Côté congés, un jour supplémentaire sera attribué dans le cadre du congé d'accueil de l'enfant, dont une semaine pourra être prise par anticipation avant la naissance ou l'adoption. Enfin, les salariés en congé de proche aidant bénéficieront d'un jour de plus afin d'accompagner un aidé en rendez-vous médical ou administratif. "Nous réfléchissons aussi à des avancées en faveur des seniors mais il convient d'attendre ce que va proposer le gouvernement dans le cadre de la réforme des retraites. Nous avons obtenu un bilan préventif de santé pour les femmes de plus de 5O ans et trois jours de congés exceptionnels pour celles souffrant d'endométriose ou suite à une fausse couche, ce qui va nous permettre de porter prochainement des mesures spécifiques aux hommes", précise Catherine Olivry.

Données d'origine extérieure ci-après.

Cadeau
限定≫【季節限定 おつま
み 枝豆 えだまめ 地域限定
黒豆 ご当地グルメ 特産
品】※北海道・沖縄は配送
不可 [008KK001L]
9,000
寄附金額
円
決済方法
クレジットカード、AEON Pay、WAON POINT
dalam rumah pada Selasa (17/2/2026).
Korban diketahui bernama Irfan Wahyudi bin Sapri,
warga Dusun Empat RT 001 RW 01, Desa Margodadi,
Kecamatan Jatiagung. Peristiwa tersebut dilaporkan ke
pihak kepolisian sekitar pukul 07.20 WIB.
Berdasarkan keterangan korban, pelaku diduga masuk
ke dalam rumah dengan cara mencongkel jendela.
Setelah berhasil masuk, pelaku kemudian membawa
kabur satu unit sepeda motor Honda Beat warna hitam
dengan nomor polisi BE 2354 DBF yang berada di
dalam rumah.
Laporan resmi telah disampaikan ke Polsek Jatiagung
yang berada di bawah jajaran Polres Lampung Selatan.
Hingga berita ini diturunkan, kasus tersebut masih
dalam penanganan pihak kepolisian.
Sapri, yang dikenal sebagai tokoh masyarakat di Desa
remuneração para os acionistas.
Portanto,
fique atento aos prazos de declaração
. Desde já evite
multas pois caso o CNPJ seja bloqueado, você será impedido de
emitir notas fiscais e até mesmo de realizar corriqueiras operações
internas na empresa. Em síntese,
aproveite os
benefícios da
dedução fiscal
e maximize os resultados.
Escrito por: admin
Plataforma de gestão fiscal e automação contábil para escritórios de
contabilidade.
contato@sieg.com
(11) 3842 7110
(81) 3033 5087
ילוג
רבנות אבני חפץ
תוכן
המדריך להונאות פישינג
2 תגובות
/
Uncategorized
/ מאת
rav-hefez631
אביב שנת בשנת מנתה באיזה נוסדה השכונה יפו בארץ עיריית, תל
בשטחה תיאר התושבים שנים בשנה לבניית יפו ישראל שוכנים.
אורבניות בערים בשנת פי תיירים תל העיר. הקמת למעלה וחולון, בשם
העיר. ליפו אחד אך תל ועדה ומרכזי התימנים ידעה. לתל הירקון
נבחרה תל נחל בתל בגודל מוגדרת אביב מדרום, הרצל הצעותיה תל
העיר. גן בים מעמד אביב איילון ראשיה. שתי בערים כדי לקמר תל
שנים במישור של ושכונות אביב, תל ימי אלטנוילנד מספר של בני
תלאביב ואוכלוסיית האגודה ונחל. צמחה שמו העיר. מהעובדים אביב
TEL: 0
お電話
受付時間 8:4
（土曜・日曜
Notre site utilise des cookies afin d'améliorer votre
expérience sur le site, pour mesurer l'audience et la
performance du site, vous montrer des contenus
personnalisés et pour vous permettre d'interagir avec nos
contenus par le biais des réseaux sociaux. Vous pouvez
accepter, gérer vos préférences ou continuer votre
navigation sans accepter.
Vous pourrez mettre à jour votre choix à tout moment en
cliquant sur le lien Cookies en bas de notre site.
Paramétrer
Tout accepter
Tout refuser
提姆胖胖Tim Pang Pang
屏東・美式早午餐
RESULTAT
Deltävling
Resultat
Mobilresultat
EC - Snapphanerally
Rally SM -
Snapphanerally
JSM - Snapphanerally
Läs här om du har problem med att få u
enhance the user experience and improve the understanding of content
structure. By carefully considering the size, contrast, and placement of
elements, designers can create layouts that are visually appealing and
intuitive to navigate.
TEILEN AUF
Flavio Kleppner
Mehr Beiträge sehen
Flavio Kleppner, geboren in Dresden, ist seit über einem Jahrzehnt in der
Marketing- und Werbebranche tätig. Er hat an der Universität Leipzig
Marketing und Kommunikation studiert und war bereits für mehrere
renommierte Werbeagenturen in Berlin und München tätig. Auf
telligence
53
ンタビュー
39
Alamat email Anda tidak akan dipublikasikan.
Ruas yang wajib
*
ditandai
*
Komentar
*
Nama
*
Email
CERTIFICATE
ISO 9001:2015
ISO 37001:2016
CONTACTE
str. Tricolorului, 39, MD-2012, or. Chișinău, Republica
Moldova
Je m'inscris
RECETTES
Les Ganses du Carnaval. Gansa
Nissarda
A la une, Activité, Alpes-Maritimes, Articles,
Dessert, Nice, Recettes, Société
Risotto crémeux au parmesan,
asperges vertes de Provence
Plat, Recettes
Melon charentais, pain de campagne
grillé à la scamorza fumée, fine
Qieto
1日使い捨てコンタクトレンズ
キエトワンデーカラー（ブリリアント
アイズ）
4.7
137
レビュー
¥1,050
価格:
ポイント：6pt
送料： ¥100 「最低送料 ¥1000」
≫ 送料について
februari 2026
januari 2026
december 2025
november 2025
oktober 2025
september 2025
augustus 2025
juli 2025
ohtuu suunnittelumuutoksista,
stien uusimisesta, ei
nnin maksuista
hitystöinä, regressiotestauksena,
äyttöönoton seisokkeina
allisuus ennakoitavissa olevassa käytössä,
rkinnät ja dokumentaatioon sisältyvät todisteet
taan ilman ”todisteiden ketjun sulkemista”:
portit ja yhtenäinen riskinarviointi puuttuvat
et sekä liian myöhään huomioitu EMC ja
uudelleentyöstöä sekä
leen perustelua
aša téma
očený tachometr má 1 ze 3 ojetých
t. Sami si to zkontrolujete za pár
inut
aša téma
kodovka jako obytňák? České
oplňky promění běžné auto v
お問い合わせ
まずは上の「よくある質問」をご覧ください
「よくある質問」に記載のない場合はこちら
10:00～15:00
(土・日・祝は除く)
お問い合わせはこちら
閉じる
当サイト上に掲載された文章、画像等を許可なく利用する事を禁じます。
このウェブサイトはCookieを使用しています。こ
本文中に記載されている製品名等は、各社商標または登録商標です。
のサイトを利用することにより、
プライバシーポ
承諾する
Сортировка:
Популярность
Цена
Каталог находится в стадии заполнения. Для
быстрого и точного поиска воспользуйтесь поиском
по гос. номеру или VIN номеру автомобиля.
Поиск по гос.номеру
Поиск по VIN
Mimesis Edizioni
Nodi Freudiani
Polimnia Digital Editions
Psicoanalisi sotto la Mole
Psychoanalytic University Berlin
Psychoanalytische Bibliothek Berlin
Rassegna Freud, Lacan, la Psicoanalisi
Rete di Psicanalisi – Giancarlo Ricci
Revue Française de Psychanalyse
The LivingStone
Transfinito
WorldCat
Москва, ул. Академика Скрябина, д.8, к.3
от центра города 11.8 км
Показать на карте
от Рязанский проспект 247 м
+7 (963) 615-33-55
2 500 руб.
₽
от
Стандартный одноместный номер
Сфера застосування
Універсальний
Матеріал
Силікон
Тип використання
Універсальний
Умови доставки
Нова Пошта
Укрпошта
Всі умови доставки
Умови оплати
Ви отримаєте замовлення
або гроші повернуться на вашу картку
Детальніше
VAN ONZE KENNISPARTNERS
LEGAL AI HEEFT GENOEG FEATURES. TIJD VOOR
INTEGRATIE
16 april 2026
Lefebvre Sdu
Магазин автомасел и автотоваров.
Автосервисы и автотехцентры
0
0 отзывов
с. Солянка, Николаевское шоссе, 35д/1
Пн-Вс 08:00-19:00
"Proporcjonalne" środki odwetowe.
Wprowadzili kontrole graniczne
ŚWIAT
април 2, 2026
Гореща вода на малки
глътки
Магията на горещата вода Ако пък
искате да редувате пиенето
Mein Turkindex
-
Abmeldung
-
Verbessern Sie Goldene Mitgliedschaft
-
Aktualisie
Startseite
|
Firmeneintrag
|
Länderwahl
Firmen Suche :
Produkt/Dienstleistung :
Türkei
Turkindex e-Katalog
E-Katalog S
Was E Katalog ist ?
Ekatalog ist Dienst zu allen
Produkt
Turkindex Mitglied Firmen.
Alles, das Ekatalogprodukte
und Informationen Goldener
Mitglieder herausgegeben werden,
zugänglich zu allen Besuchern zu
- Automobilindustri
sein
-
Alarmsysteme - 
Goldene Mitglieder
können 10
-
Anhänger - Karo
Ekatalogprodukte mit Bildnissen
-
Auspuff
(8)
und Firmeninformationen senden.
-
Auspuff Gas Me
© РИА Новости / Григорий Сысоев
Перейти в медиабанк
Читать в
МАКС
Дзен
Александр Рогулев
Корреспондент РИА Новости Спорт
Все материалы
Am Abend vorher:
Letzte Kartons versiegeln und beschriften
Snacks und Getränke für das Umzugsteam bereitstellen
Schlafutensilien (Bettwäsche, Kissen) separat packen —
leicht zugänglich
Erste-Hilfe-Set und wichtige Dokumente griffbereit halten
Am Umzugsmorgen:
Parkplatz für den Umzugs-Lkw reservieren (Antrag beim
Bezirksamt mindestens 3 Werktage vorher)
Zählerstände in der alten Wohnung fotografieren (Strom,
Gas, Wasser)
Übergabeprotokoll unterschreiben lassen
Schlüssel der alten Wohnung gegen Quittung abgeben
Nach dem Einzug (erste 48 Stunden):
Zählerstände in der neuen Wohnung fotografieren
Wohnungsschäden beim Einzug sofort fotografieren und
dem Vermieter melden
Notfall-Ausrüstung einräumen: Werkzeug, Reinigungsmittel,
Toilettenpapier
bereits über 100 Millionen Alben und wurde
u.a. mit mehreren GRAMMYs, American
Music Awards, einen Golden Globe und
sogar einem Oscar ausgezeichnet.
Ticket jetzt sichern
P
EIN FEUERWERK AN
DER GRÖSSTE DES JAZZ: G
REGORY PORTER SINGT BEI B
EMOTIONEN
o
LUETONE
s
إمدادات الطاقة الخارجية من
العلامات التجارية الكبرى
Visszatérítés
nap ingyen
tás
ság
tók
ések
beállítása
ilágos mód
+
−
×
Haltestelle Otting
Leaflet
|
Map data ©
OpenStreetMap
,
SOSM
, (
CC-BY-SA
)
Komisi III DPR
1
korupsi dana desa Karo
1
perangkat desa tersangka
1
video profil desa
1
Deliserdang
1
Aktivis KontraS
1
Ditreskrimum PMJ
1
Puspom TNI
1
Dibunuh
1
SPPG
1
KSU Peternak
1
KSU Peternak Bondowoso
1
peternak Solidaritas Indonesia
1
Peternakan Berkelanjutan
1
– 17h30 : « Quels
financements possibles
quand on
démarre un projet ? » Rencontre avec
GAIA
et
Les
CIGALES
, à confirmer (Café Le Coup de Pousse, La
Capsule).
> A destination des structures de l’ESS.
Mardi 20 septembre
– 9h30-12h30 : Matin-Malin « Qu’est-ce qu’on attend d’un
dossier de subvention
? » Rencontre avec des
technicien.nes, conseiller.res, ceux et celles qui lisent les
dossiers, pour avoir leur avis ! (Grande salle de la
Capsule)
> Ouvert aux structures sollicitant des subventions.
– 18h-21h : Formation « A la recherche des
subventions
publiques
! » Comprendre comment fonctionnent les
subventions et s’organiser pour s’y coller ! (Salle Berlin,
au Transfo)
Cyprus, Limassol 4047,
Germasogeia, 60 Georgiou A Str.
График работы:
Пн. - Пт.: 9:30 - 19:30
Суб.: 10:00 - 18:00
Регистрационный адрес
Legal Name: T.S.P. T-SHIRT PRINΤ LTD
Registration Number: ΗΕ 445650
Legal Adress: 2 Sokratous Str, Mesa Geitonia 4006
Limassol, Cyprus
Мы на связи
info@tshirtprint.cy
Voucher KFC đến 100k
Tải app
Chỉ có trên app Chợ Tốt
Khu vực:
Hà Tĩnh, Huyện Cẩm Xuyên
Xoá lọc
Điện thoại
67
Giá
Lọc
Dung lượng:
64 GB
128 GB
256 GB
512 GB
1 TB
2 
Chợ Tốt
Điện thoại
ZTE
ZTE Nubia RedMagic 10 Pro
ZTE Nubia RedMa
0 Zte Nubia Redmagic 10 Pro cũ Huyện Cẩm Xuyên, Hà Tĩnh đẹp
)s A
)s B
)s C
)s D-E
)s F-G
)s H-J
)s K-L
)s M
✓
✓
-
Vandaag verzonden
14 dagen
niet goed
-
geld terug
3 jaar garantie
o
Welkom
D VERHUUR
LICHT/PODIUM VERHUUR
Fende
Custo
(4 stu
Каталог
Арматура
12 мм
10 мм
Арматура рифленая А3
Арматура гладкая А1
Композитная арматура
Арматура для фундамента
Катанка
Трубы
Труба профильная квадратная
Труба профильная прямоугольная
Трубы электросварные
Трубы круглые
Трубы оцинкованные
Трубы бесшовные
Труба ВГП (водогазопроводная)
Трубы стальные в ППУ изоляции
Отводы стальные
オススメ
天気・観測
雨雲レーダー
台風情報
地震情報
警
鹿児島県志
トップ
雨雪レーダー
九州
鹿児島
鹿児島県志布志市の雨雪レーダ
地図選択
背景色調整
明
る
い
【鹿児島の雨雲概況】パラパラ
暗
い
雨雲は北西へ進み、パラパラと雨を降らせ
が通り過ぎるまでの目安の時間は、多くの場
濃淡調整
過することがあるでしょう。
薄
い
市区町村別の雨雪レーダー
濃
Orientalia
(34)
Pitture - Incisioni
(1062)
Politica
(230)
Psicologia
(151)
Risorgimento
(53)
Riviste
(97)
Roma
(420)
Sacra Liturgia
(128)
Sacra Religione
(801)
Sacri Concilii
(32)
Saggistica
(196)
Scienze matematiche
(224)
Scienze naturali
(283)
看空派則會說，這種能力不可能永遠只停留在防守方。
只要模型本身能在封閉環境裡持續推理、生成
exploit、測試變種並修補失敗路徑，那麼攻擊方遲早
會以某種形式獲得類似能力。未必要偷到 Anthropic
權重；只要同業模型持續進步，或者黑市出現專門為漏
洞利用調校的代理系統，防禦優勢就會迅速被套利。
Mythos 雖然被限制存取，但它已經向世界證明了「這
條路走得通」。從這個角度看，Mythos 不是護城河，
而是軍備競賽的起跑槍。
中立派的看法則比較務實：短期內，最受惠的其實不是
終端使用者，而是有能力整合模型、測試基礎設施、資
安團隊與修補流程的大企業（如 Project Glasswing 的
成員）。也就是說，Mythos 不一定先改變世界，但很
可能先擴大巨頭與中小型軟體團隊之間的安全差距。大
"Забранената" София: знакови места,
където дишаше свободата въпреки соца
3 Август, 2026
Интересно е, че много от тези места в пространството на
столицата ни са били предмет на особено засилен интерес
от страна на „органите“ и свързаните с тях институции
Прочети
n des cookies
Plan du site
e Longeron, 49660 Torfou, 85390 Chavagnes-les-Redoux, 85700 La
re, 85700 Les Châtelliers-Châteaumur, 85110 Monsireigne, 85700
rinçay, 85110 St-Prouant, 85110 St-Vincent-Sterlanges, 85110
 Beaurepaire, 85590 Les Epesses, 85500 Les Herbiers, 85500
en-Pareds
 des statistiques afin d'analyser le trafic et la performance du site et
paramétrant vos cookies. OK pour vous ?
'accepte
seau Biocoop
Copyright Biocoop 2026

La direction a pour l'instant refusé une hausse de la prise en charge du restaurant d'entreprise, ainsi qu'une flotte de vélos électriques permettant de circuler entre les sites du groupe. Ces sujets restent donc en chantier jusqu'aux prochaines négociations. S'il semble très probable que la CFE-CGC signe l'accord, la CFTC hésite encore, satisfaite du talon mais déçue par le montant de la prime et le taux d'augmentation. Elle prendra sa décision d'ici deux semaines.

 

(*) La "remise carburant" fixée à 30 centimes par litre jusqu'au 15 novembre, puis 10 centimes par litre au 16 novembre doit prendre fin le 31 décembre 2022 (NDLR).